View attachment 184268
new pics


----------



## jp80911 (Apr 3, 2008)

very nice looking rhom.

can you take some picture with flash on? can see the reflection of the scale better that way.


----------



## Euromarker (Jun 21, 2009)

jp80911 said:


> very nice looking rhom.
> 
> can you take some picture with flash on? can see the reflection of the scale better that way.


here you go


----------



## luckydemonz5 (Jul 24, 2009)

wow great color did he settle in yet and how much did g give sell him for im just curious last thing bad ass name


----------



## Euromarker (Jun 21, 2009)

luckydemonz5 said:


> wow great color did he settle in yet and how much did g give sell him for im just curious last thing bad ass name


It was 400 for the P and 85 for shipping to the airport. He has settled in nicely, thanks!


----------



## Guest (Aug 12, 2009)

Let me embed that for ya, great looking Rhom


----------



## Euromarker (Jun 21, 2009)

he's looking more blue these days since i bumped up the temp to about 80 degrees. I will try to get some pics of all my fish next week.


----------



## Wide_Eyed_Wanderer (Aug 22, 2006)

Damn that thing is shiny, if Michael Jackson had a piranha that would be the one.


----------



## Demon Darko (Jan 28, 2007)

Very nice rhom dude. Finger chase?


----------



## Euromarker (Jun 21, 2009)

if i make motion from the couch he will swim to that area and check it out, still not chasing my finger though...not afraid of me getting right in his face though which is kewl.


----------



## notaverage (Sep 10, 2005)

Gotta love those eyes!
Thats one thing I have never had was a Rhom...only Spilo/Mac and Reds in the begining.
I think a Rhom is on the list but probably not until the my current P kicks the bucket which shouldn't be for a very long time.


----------



## Soul Assassin (Nov 21, 2006)

nice rhom, the copperish head and anal fin looks cool


----------



## Death in #'s (Apr 29, 2003)

wow nice rhom


----------



## Trigga (Jul 1, 2006)

Holy crap that's a dream rhom right there


----------



## the_w8 (Jul 28, 2003)

what a beauty...how big of a tank is he in?


----------



## Euromarker (Jun 21, 2009)

View attachment 186346
just an update on how he's looking and doing. Very active fish. Not shy at all. Here are some more pics.

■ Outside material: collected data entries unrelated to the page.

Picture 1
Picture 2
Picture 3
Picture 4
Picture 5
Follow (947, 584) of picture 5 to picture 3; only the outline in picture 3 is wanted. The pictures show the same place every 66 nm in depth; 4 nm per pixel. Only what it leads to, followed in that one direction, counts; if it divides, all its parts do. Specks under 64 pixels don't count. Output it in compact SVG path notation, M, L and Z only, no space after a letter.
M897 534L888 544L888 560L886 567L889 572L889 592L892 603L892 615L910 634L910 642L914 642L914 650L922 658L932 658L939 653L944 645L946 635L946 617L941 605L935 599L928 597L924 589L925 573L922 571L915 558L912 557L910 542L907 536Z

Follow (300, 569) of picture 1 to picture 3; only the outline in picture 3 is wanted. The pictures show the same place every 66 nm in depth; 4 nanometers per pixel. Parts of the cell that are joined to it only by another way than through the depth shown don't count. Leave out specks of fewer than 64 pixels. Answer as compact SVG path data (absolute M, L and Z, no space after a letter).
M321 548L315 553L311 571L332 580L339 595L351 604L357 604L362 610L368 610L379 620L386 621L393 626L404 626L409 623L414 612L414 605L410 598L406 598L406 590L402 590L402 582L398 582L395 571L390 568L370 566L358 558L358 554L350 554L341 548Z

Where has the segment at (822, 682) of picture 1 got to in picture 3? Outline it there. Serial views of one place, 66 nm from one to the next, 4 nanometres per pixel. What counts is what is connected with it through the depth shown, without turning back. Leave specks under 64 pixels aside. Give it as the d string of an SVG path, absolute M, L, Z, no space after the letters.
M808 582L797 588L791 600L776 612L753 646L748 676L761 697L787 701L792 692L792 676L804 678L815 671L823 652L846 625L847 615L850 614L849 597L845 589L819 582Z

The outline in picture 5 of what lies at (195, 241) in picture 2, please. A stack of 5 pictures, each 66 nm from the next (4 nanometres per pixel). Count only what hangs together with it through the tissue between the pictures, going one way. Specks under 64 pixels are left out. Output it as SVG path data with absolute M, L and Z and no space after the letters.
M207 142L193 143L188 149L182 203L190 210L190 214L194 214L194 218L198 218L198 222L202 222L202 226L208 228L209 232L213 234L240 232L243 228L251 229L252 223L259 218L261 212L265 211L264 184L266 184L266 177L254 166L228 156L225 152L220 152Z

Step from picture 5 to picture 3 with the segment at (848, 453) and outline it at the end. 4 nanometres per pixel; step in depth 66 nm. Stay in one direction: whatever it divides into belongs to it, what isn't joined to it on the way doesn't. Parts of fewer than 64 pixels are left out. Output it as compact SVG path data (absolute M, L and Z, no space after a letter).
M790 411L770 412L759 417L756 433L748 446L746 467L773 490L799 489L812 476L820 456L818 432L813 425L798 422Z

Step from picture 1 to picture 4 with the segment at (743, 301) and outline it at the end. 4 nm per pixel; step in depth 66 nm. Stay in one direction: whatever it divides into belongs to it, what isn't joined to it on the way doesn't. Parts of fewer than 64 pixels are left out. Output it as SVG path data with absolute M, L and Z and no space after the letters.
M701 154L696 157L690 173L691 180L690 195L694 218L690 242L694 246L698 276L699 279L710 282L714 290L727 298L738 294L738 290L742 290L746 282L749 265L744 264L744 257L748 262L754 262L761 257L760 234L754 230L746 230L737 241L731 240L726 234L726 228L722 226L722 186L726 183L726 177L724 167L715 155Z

Once I upload the videos on youtube I will post them on here.


----------



## db04ph (Jan 27, 2009)

which one would you say is more aggressive when it comes to feeding time? the vinny or diamond


----------



## jp80911 (Apr 3, 2008)

keep the pix and videos coming







very nice diamond you got there.
I love the large driftwood you have in the tank. what size tank is it in? any chance of a full tank shot?


----------



## CyberGenetics (Mar 29, 2009)

awesome rohm man, his color is great


----------



## Euromarker (Jun 21, 2009)

db04ph said:


> which one would you say is more aggressive when it comes to feeding time? the vinny or diamond


the diamond hands down. The vinny rarely lets me watch him eat.


----------